Database Formalities | Experimental Thoughts

Most application development can essentially be described as formalizing a business process. You take an informal process, remove the ambiguity that’s invariably present, adapt it to computer interfaces, and restate that process in a formal language. This has many benefits, among them:

Automation – This is the most obvious benefit of using a programming language to formalize a process. The computer can now understand the process, and can execute the process without unnecessary human intervention.
Unambiguous – Ambiguity can be removed without actually creating an application, but you can’t create an application without removing the ambiguity. Some of it is removed through discussions with others involved in the project, but most is resolved through the intuition of the application developer.
The ability to handle complexity – Simple processes can be handled correctly by humans using intuition, rules of thumb, and following patterns. But complex processes are much easier to solve with a formal process that has independently verifiable parts.

Consider arithmetic. People do simple multiplication all of the time, but when faced with complexity — e.g. multiplying several large numbers together — it’s much easier to follow formal steps to arrive at a correct answer. Not only is the person more likely to arrive at the correct result, they are also able to re-check the individual steps, and others are able to independently verify those steps. How do we know the formal arithmetic processes we use are correct? We devise them using another formal process: mathematics.Using the formal processes are certainly not required to achieve the correct answer. Ancient civilizations accomplished a lot without the benefit of all of the formal processes that we have today. The point is that formal processes will lead you to solutions as good or better than informal processes, and the formal process will be more effective and efficient at reaching that solution. Also note that not all systems are equal when it comes to formalized processes: try multiplying those large numbers together using Roman numerals!

So what’s this have to do with databases? Normalization is a formal process, but sometimes it’s discussed as though it were a logical design choice. For simple very simple databases, normalization is not important, because the “best” database design is obvious to developers and DBAs alike. I’m talking about logical design here — in specific products there may be limitations that make it very difficult to implement the best logical design efficiently. The point is that if you see two different database designs, both representing the exact same business rules, one in 2NF and one in 3NF, most people (at least those familiar with data management) would strongly agree that the 3NF design is better.
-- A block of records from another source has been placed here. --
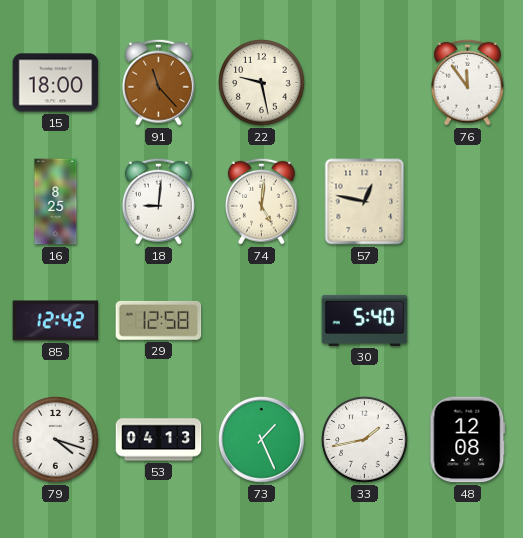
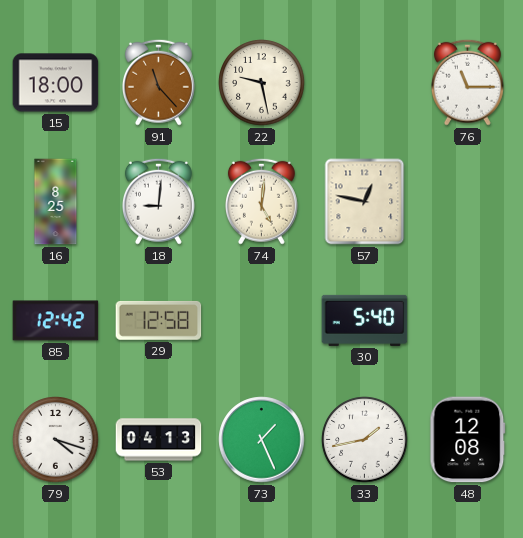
76: 11:54 -> 11:15
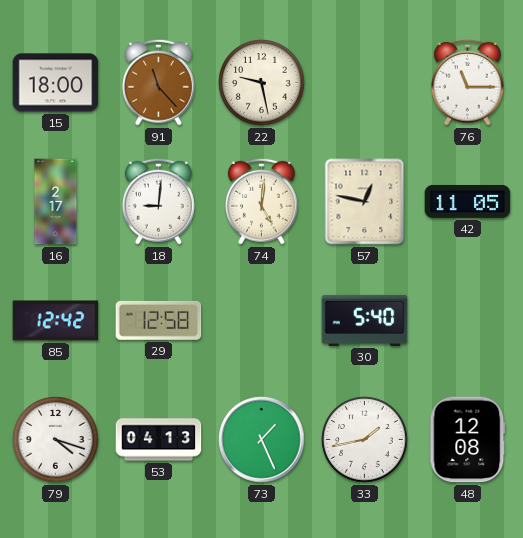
16: 8:25 -> 2:17
42: none -> 11:05
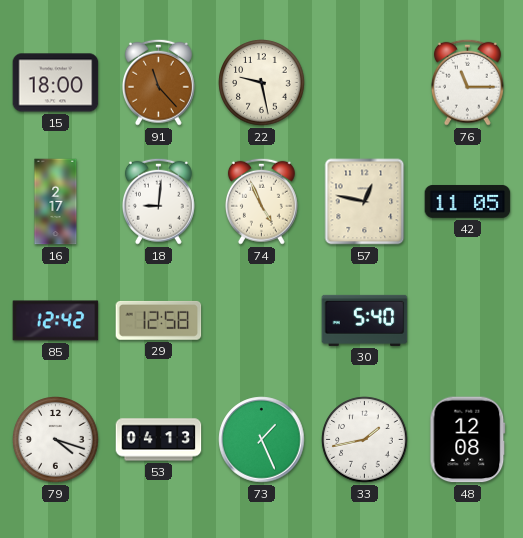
74: 5:01 -> 4:56
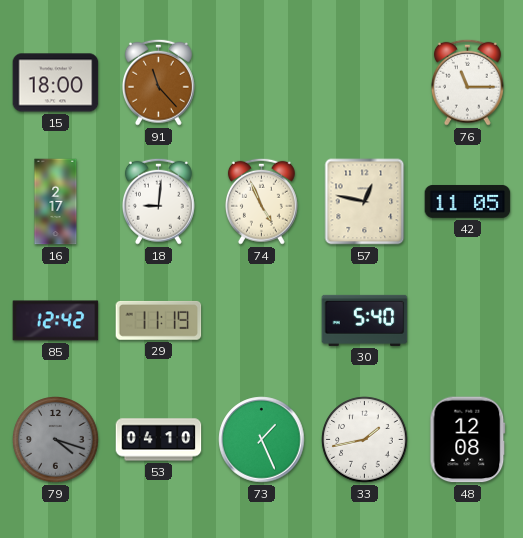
22: 9:28 -> none
29: 12:58 -> 11:19
79 dial: white -> grey
53: 04:13 -> 04:10
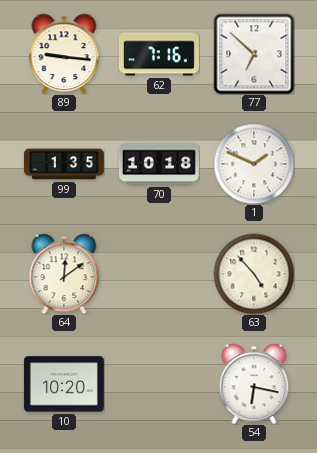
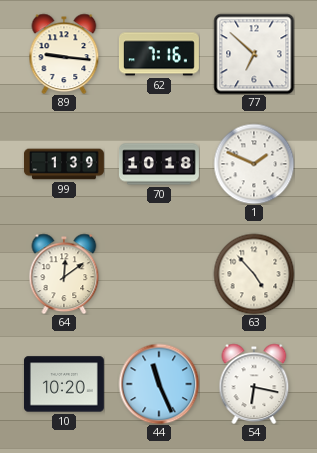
99: 1:35 -> 1:39
44: none -> 11:26
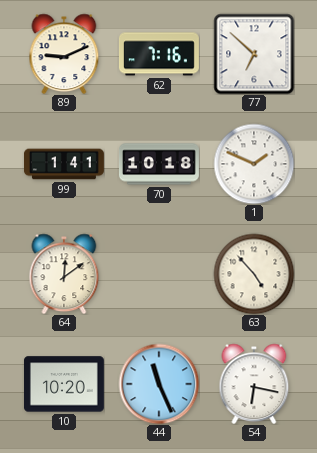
89: 9:16 -> 9:11
99: 1:39 -> 1:41
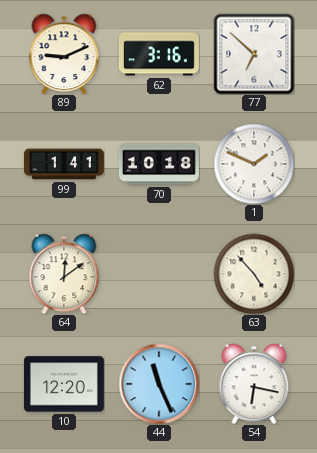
62: 7:16 -> 3:16
10: 10:20 -> 12:20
The 3NF design enforces certain constraints and eliminates certain redundancies that may exist in the 2NF design, and the benefits of the 3NF design will be apparent.

What happens is that some people confuse two different concepts: formalizing business rules and normalization. Someone may consider two different designs, and perceive one to be “more normalized” and the other to be “less normalized”, but in reality the two designs are likely representing two different sets of business rules. If they choose the latter design, they may call it “denormalization”, even if both designs are in 5NF. Formalizing business rules does involve many design choices, but normalization is just a good way (correct, unambiguous, and mechanizable — that is, formal) to create a good design from a complex set of business rules, after the business rules have already been formalized. So, the design choices are in formalizing the business rules, and normalization is just a tool that creates a good database design based on those business rules.
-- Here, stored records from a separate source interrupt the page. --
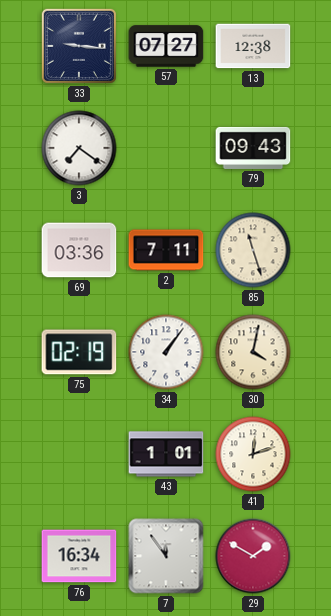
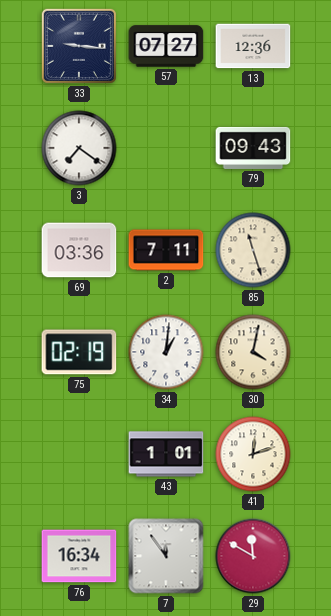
13: 12:38 -> 12:36
34: 1:06 -> 1:01
29: 1:50 -> 11:50
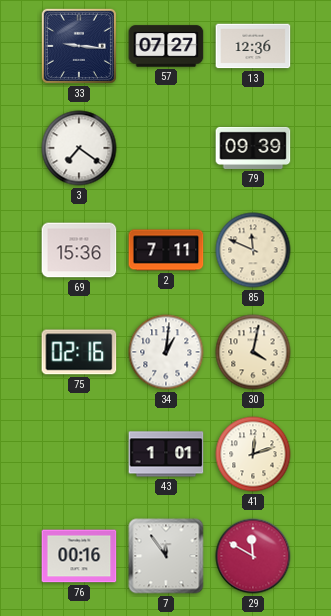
79: 09:43 -> 09:39
69: 03:36 -> 15:36
85: 11:27 -> 11:49
75: 02:19 -> 02:16
76: 16:34 -> 00:16
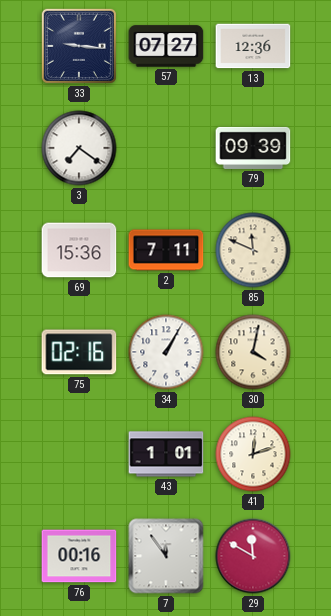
34: 1:01 -> 1:05
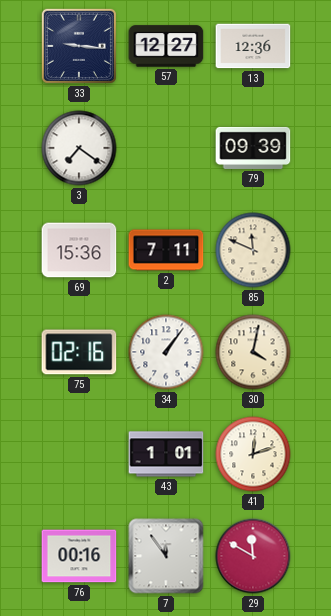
57: 07:27 -> 12:27
34: 1:05 -> 1:06
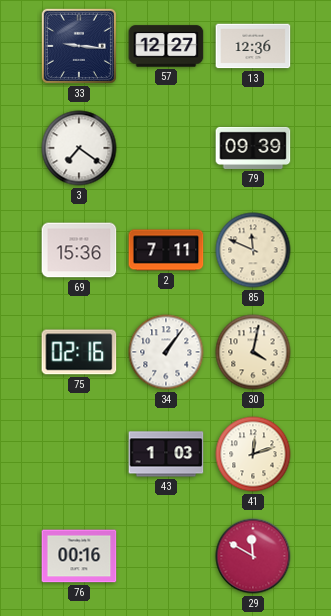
43: 1:01 -> 1:03
7: 11:54 -> none
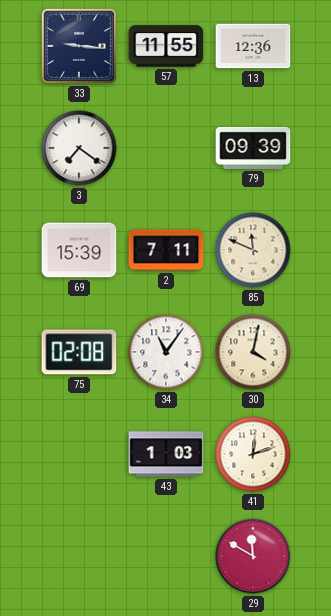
57: 12:27 -> 11:55
69: 15:36 -> 15:39
75: 02:16 -> 02:08
34: 1:06 -> 11:06
76: 00:16 -> none
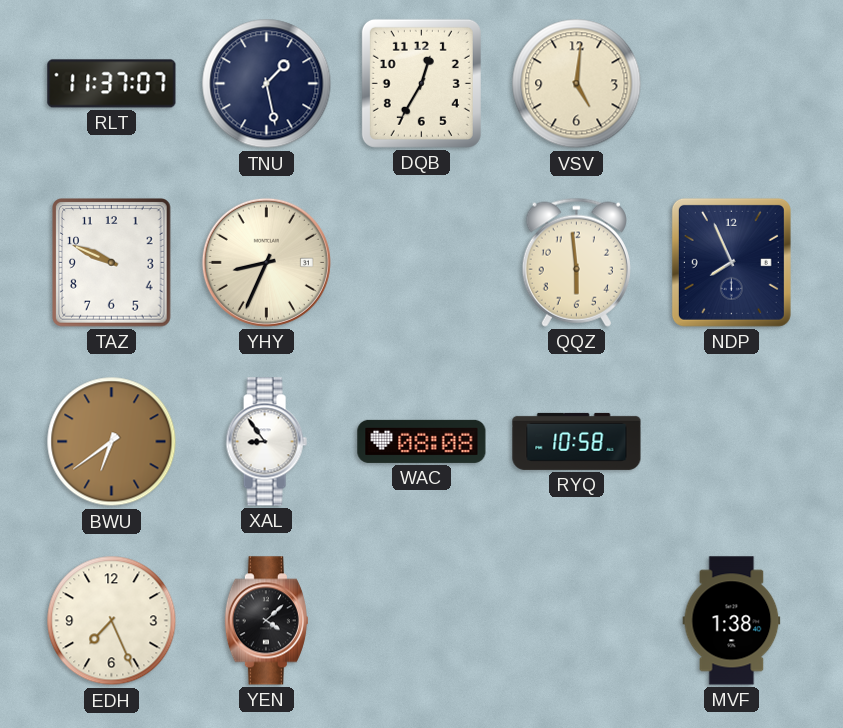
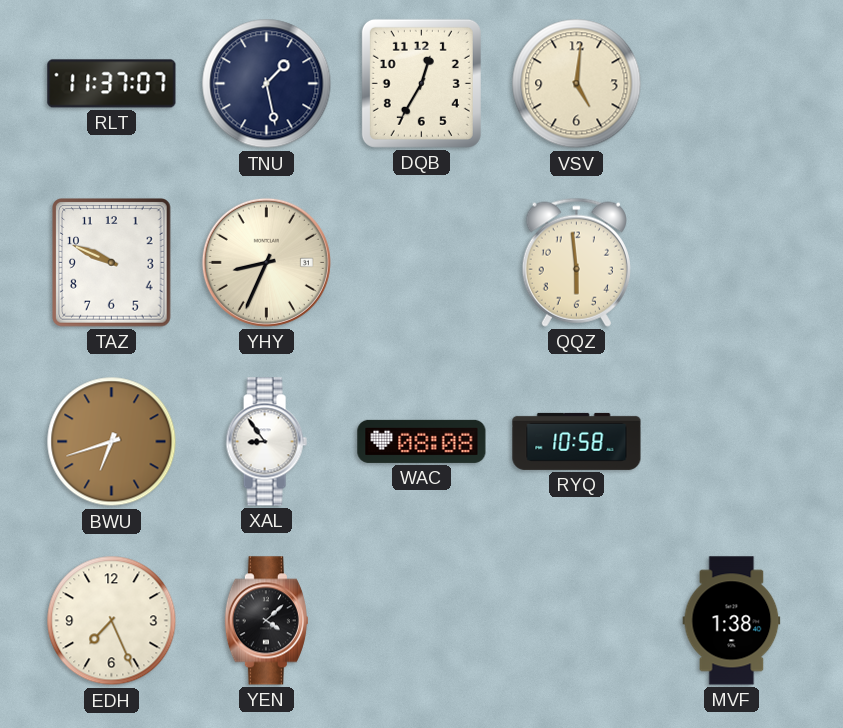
NDP: 7:56 -> none
BWU: 6:39 -> 6:42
Formalization is really what separates relational DBMSs from every other type of DBMS. Relations have predicates and tuples in the relation can instantiate those predicates to create propositions, and these predicates and propositions can be manipulated using formal logic. The relational operators operate on relations and produce new relations, and these relational operators have an associated logical meaning, making a formal connection between databases and logic. For instance, JOIN corresponds to logical AND.

If you want to answer a complex question of your DBMS, how would you do so with confidence without a formal system? First of all if your database constraints do not closely match the predicates of your relations, you have a lot of work to do. You’d need to examine application code, and the data already in the system, to determine the actual meaning of the data. Next, if you have only a handful of relations, and simple predicates, you may be able to make some simple inferences correctly, and be able to convince yourself that the result of your manipulations does indeed provide a correct answer to the question. If you have more relations or more complex predicates, it’s almost impossible to be sure that the inferences you’re making are correct, or to convince anyone else of their correctness. So what people do in practice is to ask simpler questions of their data, and rely less on the answers they get.

With a formal model, such as the relational model, you can ask very complex questions about very complex data and trust the results a great deal, because you can formalize the business rules to form predicates, and infer new information from the data in a way that can be independently verified and automated.